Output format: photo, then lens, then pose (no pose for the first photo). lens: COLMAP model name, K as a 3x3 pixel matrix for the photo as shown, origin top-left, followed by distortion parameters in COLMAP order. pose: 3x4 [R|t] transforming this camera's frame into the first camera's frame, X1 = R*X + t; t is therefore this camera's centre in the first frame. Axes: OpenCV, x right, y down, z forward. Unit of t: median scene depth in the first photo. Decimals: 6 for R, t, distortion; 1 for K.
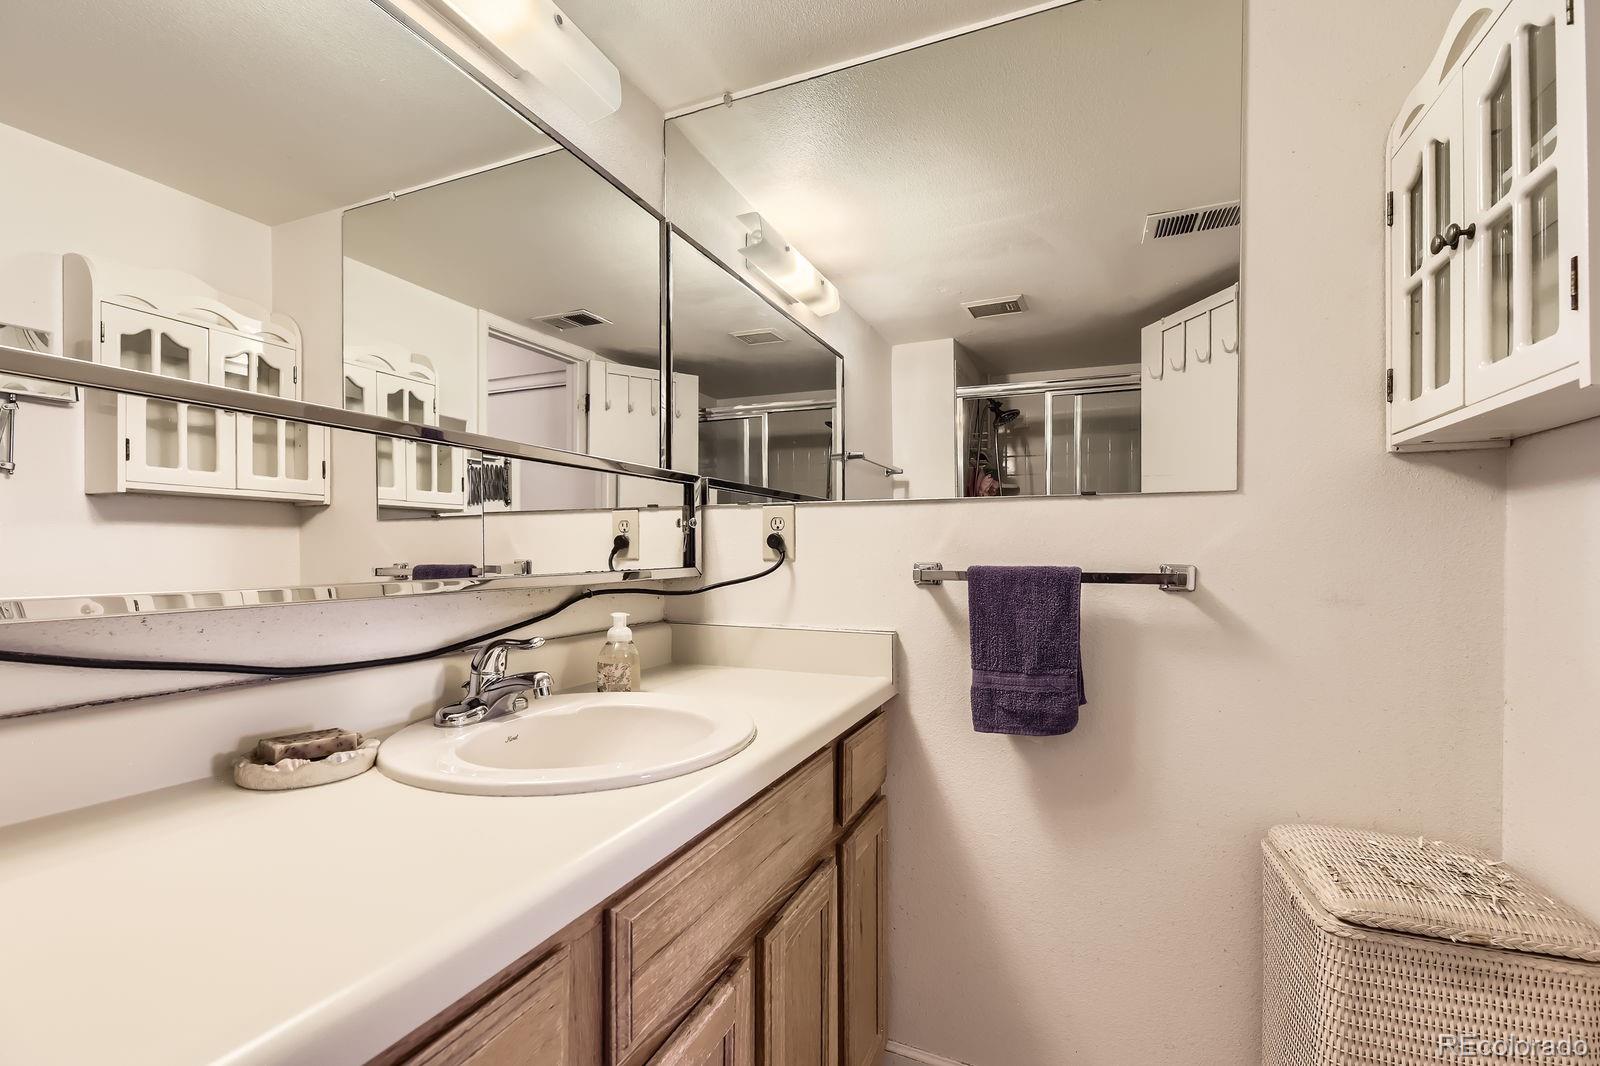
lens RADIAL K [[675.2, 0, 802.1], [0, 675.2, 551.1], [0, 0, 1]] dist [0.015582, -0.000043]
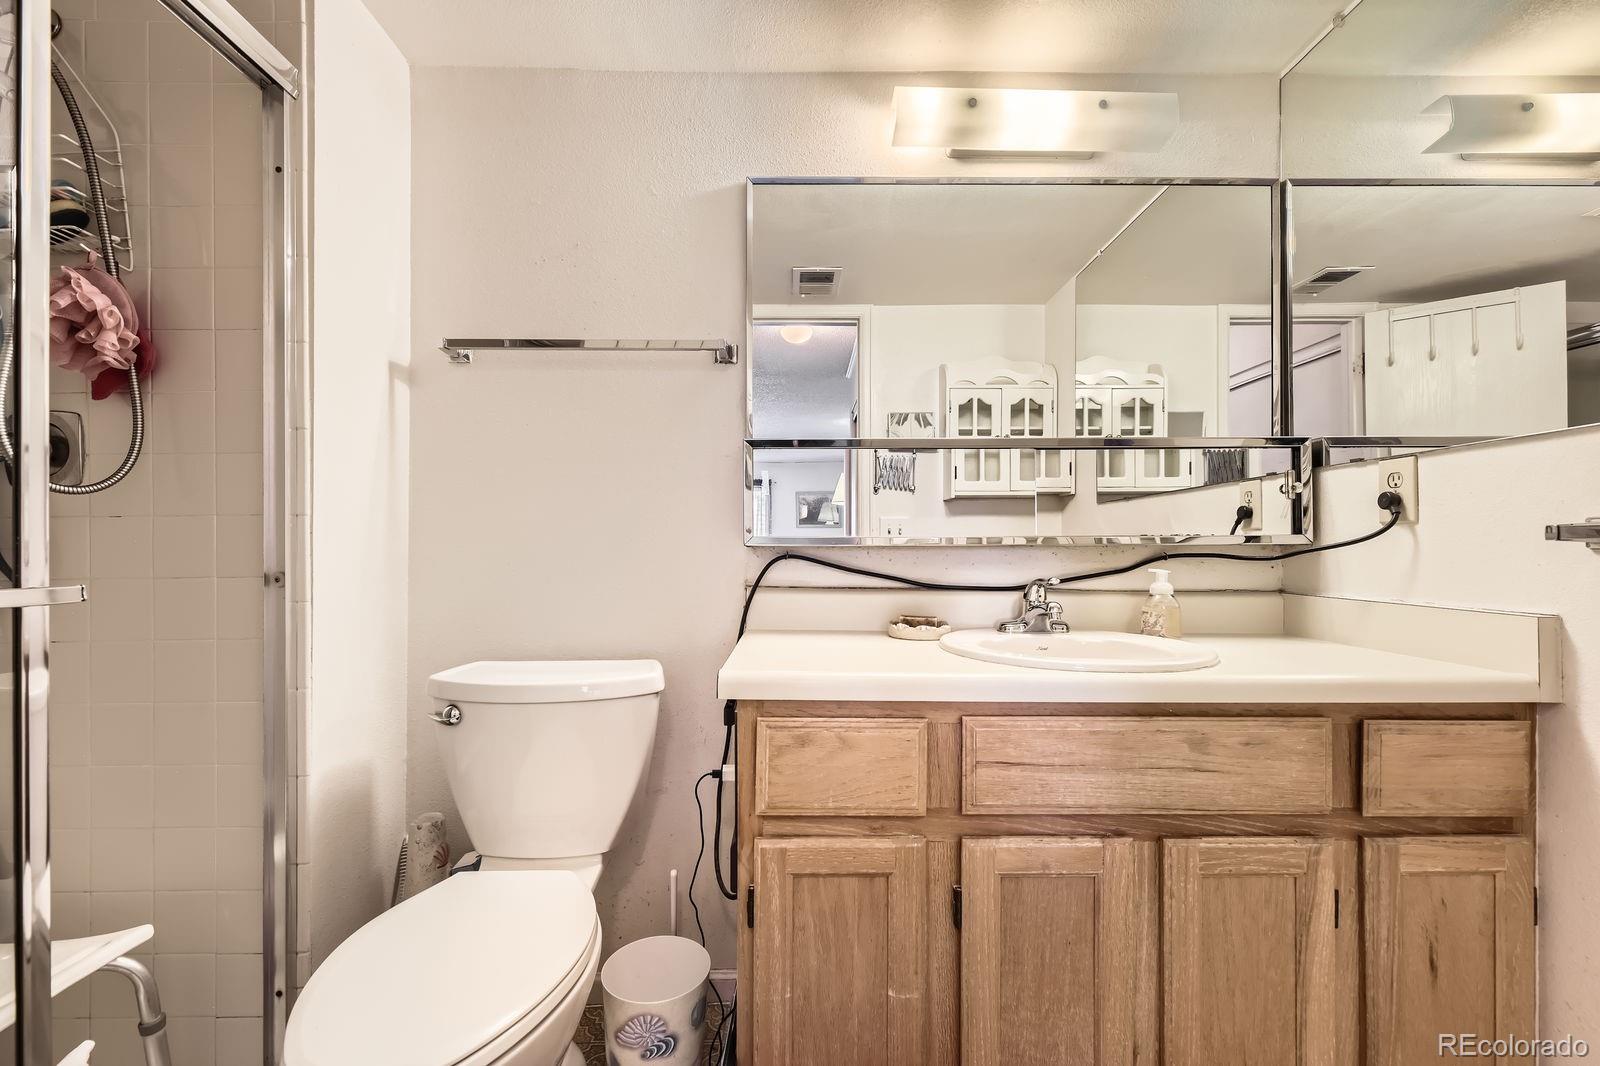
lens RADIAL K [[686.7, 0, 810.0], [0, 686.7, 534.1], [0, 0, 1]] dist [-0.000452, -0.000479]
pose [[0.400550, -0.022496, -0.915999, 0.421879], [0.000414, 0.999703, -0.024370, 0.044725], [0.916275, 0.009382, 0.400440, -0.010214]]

- EXERCISE PROMPT -
Rewrite the material above, changing every "photo" to "image" and keeping everything else the same. Leave the pictures out of your answer.

- REPLY TO THE EXERCISE -
Output format: image, then lens, then pose (no pose for the first image). lens: COLMAP model name, K as a 3x3 pixel matrix for the image as shown, origin top-left, followed by distortion parameters in COLMAP order. pose: 3x4 [R|t] transforming this camera's frame into the first camera's frame, X1 = R*X + t; t is therefore this camera's centre in the first frame. Axes: OpenCV, x right, y down, z forward. Unit of t: median scene depth in the first image. Decimals: 6 for R, t, distortion; 1 for K.
lens RADIAL K [[675.2, 0, 802.1], [0, 675.2, 551.1], [0, 0, 1]] dist [0.015582, -0.000043]
lens RADIAL K [[686.7, 0, 810.0], [0, 686.7, 534.1], [0, 0, 1]] dist [-0.000452, -0.000479]
pose [[0.400550, -0.022496, -0.915999, 0.421879], [0.000414, 0.999703, -0.024370, 0.044725], [0.916275, 0.009382, 0.400440, -0.010214]]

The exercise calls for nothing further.